The Alternative
- Website type: Online magazine
- Available in: English
- Creator: Henderson Cole
- Editor: Henderson Cole (Managing Editor)
- Website: www.getalternative.com
- Launched: 2014; 12 years ago
- Current status: Active

= The Alternative (online magazine) =

Online music magazine

The Alternative is an independent music and culture online magazine founded by entertainment lawyer Henderson Cole in 2014. It publishes independent music reviews, features, interviews, photography, Op-Eds, and coverage of other media.

== History ==
Originally started as a college radio show in 2009, The Alternative website was founded by Henderson Cole in 2014 with additional editors, writers and photographers joining in subsequent years, including Zac Djamoos, Hugo Reyes, Keegan Bradford, and Molly Mary O'Brien.

The site's mission statement shares the goals to "promote the best music possible" and "to speak out on important issues."

In 2017, The Alternative began booking shows, including an unofficial SXSW showcase featuring Kississippi, Strange Ranger, Mom Jeans, among others. In 2019, The Alternative and The Grey Estates co-booked the Pitt Gets Alternative festival, with Wild Pink, Stef Chura, and local artists.

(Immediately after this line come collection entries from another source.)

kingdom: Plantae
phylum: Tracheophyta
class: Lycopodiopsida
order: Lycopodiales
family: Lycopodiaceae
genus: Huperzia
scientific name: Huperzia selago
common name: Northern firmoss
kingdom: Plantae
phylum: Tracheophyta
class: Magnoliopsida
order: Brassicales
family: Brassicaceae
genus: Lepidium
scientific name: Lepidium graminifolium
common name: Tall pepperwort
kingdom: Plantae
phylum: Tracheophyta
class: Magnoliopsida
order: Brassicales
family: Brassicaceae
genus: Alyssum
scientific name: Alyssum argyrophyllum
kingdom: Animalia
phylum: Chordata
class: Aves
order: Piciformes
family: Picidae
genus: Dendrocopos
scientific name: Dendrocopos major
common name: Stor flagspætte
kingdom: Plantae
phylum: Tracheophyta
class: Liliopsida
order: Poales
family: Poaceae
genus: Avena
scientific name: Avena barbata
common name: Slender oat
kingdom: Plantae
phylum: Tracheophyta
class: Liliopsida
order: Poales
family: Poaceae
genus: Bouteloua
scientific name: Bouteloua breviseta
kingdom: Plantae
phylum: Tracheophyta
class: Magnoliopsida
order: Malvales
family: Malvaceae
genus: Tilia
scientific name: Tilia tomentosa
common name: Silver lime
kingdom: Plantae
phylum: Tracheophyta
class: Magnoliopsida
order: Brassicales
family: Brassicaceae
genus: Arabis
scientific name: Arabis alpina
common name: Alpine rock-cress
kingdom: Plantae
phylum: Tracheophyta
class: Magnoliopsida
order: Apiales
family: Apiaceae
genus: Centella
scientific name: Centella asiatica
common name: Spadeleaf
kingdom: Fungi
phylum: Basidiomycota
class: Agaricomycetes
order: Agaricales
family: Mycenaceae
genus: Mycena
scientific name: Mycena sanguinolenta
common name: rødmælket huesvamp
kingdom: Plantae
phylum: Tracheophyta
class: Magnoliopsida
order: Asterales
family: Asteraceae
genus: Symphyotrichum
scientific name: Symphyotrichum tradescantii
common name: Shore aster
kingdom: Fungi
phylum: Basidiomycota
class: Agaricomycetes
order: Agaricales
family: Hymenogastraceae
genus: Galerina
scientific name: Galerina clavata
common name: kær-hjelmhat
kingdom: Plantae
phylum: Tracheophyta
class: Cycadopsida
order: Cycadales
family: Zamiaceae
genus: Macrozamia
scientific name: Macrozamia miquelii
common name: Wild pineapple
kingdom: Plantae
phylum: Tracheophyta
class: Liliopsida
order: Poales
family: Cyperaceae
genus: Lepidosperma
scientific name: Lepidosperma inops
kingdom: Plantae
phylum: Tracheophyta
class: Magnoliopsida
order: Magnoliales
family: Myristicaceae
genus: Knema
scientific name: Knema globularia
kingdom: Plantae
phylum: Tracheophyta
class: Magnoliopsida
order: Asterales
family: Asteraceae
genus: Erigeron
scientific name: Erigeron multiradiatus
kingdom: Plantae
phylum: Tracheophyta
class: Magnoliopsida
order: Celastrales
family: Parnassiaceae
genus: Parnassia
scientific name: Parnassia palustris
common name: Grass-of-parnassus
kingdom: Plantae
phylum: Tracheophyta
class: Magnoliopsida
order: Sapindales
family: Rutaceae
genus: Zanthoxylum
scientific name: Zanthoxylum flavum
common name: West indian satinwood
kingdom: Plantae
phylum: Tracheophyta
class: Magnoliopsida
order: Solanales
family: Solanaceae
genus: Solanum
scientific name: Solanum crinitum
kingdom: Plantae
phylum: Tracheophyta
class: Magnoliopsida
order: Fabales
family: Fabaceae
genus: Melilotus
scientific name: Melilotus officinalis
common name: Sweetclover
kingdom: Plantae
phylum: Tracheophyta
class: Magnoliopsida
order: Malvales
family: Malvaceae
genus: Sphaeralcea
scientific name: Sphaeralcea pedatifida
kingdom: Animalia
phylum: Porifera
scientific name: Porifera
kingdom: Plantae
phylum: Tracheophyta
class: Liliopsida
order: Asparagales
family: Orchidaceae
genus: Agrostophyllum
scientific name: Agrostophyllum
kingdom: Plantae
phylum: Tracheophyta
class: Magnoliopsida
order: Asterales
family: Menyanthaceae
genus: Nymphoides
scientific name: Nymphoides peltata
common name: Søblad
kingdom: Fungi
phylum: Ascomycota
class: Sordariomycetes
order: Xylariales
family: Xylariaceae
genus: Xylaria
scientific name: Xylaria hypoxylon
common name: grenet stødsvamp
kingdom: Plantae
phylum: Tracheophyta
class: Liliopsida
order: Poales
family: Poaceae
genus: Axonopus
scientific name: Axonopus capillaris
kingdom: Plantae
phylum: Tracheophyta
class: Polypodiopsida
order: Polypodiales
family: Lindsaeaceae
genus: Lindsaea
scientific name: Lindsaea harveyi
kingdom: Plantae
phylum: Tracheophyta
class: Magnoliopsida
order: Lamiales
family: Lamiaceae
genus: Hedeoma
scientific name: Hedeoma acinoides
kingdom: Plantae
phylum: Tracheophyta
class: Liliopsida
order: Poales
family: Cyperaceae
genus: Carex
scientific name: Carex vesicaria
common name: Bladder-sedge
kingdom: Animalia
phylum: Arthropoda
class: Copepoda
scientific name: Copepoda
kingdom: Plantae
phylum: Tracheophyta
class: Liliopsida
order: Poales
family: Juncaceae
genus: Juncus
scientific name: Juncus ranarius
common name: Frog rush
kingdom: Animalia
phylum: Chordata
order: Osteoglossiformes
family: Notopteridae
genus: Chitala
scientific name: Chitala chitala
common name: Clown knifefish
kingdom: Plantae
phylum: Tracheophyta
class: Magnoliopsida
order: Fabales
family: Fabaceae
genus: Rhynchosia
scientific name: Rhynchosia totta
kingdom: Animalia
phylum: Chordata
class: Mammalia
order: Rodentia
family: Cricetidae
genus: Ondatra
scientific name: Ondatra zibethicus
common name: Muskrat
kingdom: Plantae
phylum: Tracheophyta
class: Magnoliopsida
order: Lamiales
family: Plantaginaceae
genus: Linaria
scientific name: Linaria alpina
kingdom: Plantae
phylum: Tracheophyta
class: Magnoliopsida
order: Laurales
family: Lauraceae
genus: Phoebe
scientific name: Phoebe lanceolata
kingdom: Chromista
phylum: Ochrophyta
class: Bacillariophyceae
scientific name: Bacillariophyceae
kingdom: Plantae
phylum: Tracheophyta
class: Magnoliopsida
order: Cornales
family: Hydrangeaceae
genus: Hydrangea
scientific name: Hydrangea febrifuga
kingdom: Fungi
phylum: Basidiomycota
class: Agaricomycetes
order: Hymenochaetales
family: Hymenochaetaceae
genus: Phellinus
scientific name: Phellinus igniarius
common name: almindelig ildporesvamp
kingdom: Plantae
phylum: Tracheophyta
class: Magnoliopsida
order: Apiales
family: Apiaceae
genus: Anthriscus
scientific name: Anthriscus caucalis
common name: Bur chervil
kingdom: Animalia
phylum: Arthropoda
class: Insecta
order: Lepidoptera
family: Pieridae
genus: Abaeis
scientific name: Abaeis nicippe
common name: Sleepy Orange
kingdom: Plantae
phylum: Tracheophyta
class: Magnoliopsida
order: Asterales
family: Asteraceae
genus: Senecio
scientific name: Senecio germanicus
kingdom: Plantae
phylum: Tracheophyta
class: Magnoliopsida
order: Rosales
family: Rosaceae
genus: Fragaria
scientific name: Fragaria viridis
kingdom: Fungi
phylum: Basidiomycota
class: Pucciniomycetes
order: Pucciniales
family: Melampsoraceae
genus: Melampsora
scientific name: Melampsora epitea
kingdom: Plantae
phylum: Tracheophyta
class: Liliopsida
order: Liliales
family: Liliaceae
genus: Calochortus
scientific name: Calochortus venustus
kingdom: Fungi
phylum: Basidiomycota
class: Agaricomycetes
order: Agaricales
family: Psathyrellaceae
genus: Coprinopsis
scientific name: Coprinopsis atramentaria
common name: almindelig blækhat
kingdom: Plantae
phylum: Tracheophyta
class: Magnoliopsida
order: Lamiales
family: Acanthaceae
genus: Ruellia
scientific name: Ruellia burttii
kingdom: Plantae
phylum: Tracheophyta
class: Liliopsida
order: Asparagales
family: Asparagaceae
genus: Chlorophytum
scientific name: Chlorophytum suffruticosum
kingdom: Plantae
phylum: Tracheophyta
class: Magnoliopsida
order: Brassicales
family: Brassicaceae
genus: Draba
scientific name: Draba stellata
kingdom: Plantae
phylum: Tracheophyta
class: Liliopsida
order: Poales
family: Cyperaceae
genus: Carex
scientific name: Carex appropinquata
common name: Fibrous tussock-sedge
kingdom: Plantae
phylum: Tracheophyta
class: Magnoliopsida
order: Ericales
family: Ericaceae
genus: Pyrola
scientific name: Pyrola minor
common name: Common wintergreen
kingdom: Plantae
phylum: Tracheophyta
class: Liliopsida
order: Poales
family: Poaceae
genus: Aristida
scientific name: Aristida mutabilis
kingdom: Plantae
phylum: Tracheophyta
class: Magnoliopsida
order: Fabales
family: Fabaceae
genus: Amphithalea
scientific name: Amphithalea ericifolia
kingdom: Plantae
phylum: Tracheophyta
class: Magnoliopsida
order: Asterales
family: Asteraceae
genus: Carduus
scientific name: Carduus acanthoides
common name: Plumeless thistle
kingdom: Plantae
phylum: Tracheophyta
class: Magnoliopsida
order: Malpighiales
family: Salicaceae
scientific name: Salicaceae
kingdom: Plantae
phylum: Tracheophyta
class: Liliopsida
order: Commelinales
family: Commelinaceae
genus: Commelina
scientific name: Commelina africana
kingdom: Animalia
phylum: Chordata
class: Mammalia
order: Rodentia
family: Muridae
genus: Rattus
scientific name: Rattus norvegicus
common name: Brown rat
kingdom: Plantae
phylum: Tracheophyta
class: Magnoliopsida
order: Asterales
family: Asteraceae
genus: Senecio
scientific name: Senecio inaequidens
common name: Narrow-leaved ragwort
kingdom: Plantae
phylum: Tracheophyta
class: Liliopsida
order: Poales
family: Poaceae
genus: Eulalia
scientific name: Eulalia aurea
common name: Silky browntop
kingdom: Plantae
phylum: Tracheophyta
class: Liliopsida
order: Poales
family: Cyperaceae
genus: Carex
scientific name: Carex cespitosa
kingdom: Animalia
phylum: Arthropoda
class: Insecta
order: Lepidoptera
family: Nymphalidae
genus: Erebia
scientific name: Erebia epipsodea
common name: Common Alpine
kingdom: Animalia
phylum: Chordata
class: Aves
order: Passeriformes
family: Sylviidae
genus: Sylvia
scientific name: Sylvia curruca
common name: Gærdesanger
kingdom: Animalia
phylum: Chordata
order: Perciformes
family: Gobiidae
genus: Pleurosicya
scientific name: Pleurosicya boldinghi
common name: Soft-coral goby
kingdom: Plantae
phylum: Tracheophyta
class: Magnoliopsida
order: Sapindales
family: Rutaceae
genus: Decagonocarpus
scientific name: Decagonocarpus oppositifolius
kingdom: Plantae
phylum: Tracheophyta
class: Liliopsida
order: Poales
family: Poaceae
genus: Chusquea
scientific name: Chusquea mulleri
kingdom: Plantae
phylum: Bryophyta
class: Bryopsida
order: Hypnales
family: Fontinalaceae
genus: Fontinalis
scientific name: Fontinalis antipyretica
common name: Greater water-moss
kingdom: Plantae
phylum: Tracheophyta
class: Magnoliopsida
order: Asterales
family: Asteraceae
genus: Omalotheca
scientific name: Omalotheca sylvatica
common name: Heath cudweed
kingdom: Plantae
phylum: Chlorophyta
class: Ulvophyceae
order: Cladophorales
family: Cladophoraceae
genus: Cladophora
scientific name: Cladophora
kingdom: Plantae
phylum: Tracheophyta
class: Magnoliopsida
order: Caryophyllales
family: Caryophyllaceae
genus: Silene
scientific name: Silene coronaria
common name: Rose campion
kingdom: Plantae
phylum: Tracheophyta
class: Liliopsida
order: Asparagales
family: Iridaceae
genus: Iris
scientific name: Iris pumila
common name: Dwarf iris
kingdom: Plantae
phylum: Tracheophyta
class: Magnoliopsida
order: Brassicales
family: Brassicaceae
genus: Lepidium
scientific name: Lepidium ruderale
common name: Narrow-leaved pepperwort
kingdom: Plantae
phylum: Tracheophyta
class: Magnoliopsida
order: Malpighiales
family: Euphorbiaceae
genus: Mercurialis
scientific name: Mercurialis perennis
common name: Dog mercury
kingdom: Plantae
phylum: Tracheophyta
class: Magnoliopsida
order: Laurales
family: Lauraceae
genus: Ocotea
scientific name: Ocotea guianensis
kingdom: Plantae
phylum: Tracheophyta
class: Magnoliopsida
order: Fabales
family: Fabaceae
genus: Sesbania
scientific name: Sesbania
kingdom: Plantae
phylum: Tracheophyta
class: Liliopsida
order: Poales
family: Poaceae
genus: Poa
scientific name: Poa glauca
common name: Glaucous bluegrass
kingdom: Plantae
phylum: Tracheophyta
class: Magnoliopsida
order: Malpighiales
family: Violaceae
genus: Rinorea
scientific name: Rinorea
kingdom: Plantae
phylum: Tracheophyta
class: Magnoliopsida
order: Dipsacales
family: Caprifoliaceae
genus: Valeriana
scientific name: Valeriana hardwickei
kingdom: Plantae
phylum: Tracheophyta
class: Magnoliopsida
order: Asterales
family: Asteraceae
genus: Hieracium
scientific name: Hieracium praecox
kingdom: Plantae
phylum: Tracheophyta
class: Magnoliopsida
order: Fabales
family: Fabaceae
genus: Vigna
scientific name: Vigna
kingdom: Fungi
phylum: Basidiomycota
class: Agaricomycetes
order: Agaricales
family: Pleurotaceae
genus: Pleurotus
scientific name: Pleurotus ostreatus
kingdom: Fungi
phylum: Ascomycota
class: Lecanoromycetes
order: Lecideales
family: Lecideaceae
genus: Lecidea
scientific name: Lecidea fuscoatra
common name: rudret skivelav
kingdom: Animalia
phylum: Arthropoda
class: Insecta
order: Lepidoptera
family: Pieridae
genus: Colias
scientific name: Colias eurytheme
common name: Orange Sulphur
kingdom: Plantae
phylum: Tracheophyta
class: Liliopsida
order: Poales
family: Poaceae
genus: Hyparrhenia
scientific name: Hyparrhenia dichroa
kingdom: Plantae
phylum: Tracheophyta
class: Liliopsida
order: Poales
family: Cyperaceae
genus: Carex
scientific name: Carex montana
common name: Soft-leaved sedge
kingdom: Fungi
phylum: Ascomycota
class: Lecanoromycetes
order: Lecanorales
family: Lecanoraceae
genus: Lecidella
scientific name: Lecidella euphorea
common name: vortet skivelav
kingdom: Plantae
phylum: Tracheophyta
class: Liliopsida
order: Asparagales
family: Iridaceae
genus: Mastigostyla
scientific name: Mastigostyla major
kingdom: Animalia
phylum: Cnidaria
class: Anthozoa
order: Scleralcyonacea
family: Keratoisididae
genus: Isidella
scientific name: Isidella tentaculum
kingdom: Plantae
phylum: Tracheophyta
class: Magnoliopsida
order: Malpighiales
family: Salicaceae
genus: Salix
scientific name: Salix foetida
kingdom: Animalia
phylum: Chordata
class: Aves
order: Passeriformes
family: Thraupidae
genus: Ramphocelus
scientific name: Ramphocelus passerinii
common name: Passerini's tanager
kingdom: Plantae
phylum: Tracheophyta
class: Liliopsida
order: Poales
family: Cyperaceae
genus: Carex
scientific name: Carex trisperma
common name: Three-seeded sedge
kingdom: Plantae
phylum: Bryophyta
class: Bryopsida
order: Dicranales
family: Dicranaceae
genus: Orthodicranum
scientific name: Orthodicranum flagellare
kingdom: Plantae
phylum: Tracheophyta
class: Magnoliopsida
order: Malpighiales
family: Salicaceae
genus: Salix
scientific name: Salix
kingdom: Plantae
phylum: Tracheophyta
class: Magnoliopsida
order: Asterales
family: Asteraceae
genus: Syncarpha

In 2018, they partnered with the AGL Sounds to record live performance sessions with artists including Hurry, Greet Death, and Well Wisher, which were released via YouTube and their website, as well as Bandcamp through their in-house label. The Alternative also released The Alt's Best of 2018 Comp in February 2019, which included contributions from Sidney Gish, Pool Kids, Foxing, and raised funds for No More Dysphoria.

In 2021, Cole, the site's founder, now an entertainment lawyer, proposed the American Music Library, a government-run streaming service, with intentions of increasing artist royalty payment rates. In 2023, he spoke to TechCrunch, as well as KEXP and Slate the following year, about potential issues with AI generated music and the streaming. Cole also worked on the Living Wage for Musicians Act, which was introduced by Congresswoman Rashida Tlaib and Congressman Jamaal Bowman in 2024.

== Editorial ==
The Alternative's editorial is primarily focused on independent music releases, but has also covered mainstream releases, including Taylor Swift's The Life of a Showgirl in 2025.

The Alternative's output has included reviews, interviews, track-by-track album commentaries, a novella excerpt, and premieres.

In addition to their music and film related editorial, The Alternative has also published Op-Eds on social and political topics, such as "I’m a Muslim Immigrant and I’m Not Going Anywhere" and “DIY Ethics Can Fuel A Progressive Revolution.”

The Alternative's work has been referenced or cited by BrooklynVegan, WXPN, Pitchfork, Bust, Stereogum, Uproxx, Vox Media, The Daily Dot, The New York Times, Hanif Abdurraqib, FanSided, Her Campus, Chicago Reader, Texan News Network, WBUR, BlowUpRadio, Forbes, Columbia Journalism Review, Audacy, NJ.com, Sputnik Music, and others.